Ce procédé offre la possibilité de créer d’autres produits alimentaires de niche. L’autre équipe a comparé les maïs White, Red Mohawk, Blue et Calico pour identifier les variétés se prêtant le mieux à la nixtamalisation.
« En utilisant un procédé à base de chaux, imitant la méthode traditionnelle avec cendres de bois, j’ai testé la capacité des grains à absorber l’eau, une propriété qui les rend plus faciles à cuire. Au final, le maïs White est celui qui convient le mieux à la nixtamalisation et c’est justement celui utilisé traditionnellement par les autochtones. »
– Martin Mondor, chercheur en Technologies membranaires, Agriculture et Agroalimentaire Canada
Une tradition agricole ancestrale porteuse d’avenir
Grâce aux données probantes recueillies sur les variétés ancestrales de maïs, de courges et de haricots pouvant entrer dans la composition d’aliments de niche, les communautés autochtones intéressées seraient en mesure d’évaluer la possibilité d’intégrer ces résultats scientifiques à leurs traditions agricoles préservées et transmises depuis des générations. Sur leurs propres terres, les Trois Soeurs pourraient être produites à plus large échelle en respectant leurs valeurs et traditions.
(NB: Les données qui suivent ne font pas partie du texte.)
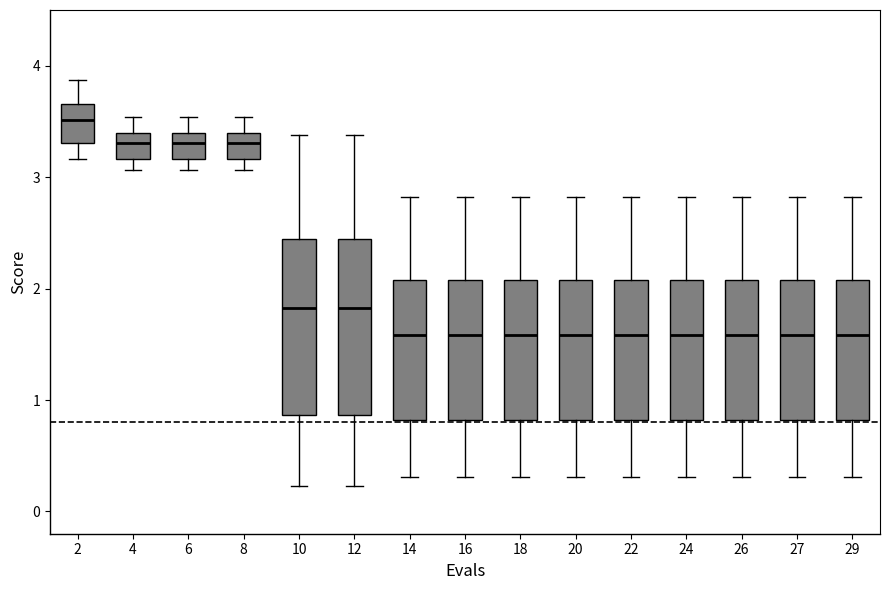

Where does the upper whisker of the box at x = 26 end on the y-axis? The values are not printed on the chart, so give them approximately, as read against the axis.

2.8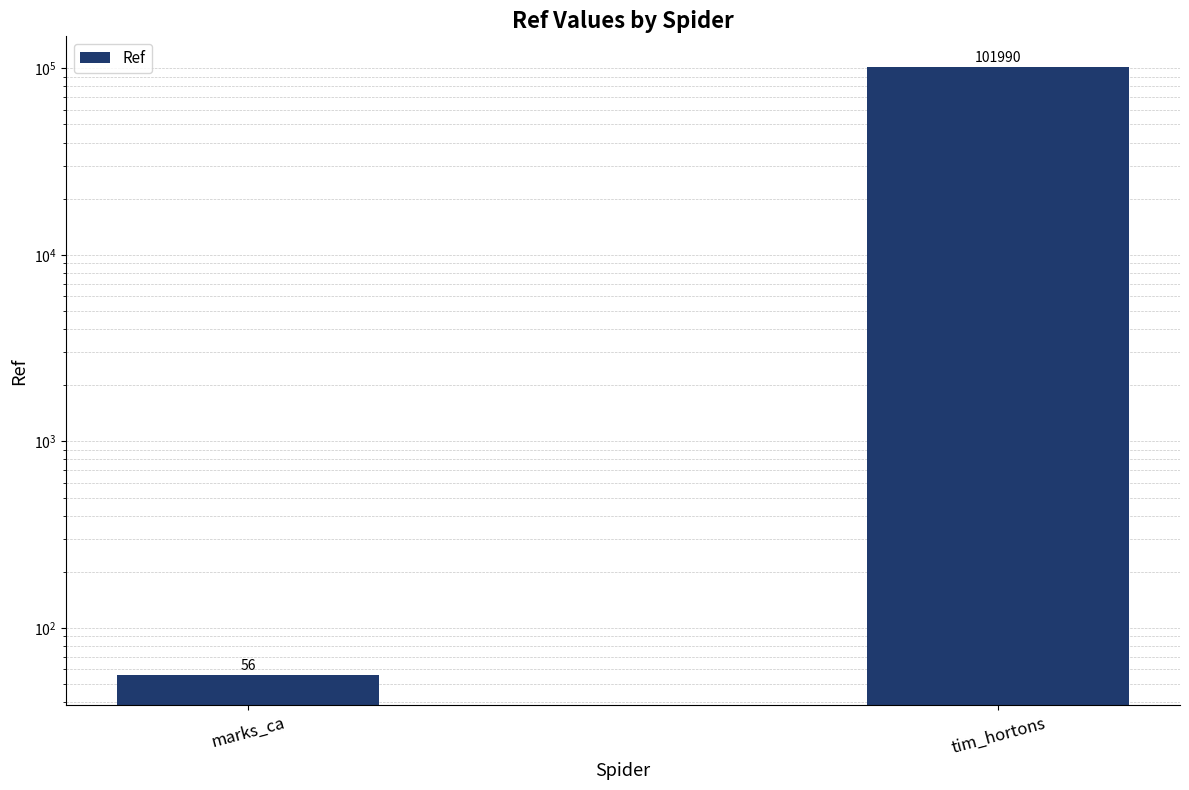

How many values are between 56 and 101990?

2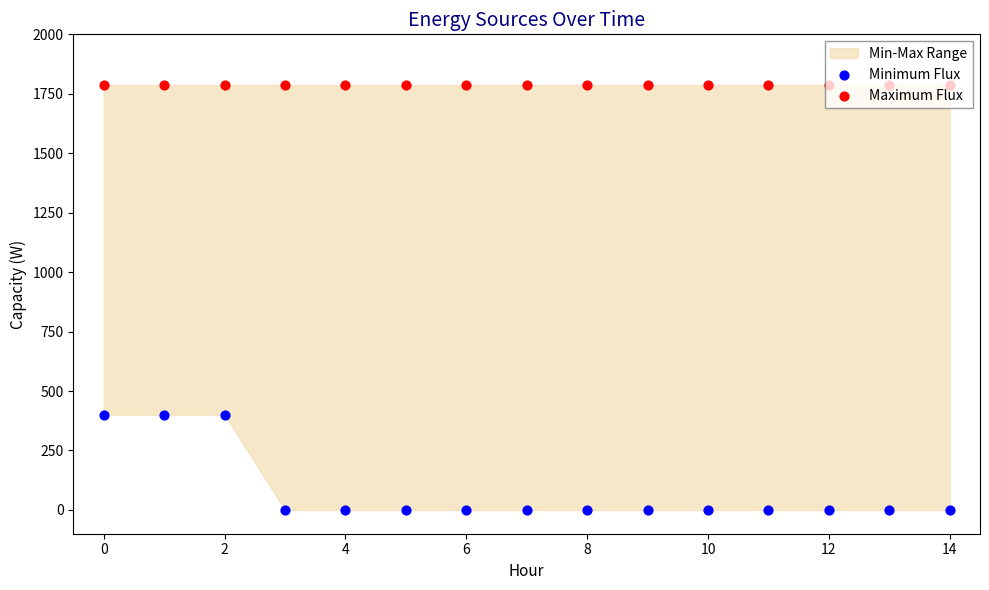

Which series has the largest total across all categories?

Maximum Flux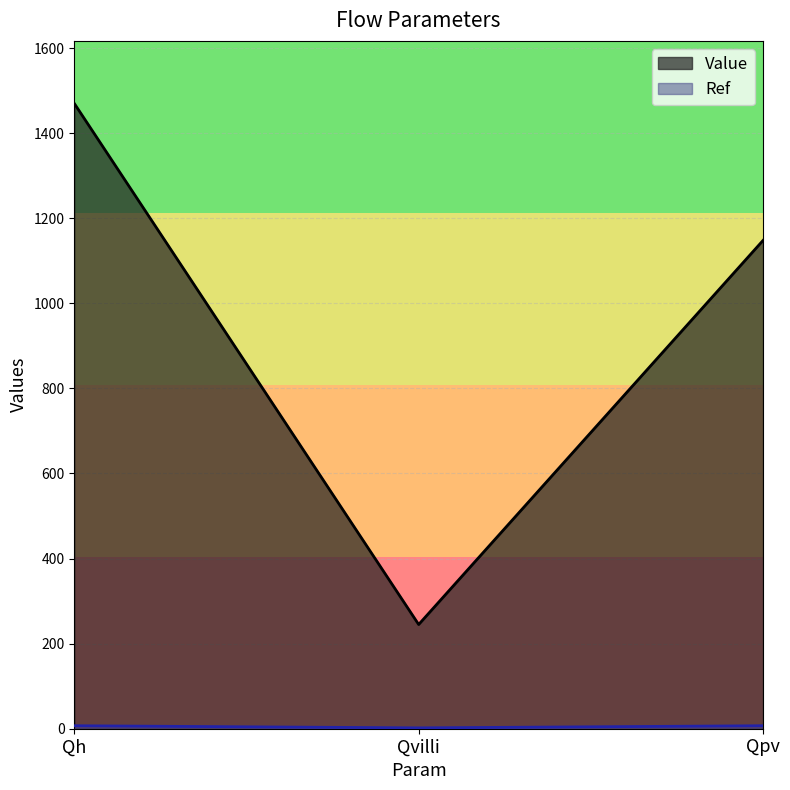

Rank the series by their average value, from lowest to highest.

Ref, Value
Des entreprises locales, communautaires ou privées pourraient voir le jour et créer de la richesse autant économique, sociale que culturelle dans leurs communautés.
D’autres avenues mériteront de faire l’objet de recherches conjointes, mais déjà les premiers sillons sont tracés pour supporter les Autochtones qui voudraient explorer de nouveaux marchés et utiliser leurs méthodes et variétés traditionnelles.
Principales découvertes (avantages)
- La courge Crookneck et les haricots Hopi Black avaient une plus forte teneur en antioxydants tels que les caroténoïdes, les anthocyanes et les flavonols.
- À propos des farines des Trois Soeurs utilisées en transformation alimentaire :
- Les pains faits de 10 % de farine de haricots Mother Earth, Pole, Mr Rice ou Red présentaient de meilleurs volume et texture.
- Les farines de maïs bleu et Calico conviennent bien à la fabrication de pain.
- Quatre farines des Trois Soeurs avaient une teneur en protéines plus élevée que les autres : les farines de haricots Black Eyed (la plus riche en protéines), Mr Rice, Red et Macuzalito.
- Le maïs White est celui qui convient le mieux au procédé de nixtamalisation, une tradition culinaire autochtone millénaire qui donne aux grains une plus grande valeur nutritionnelle et facilite leur utilisation.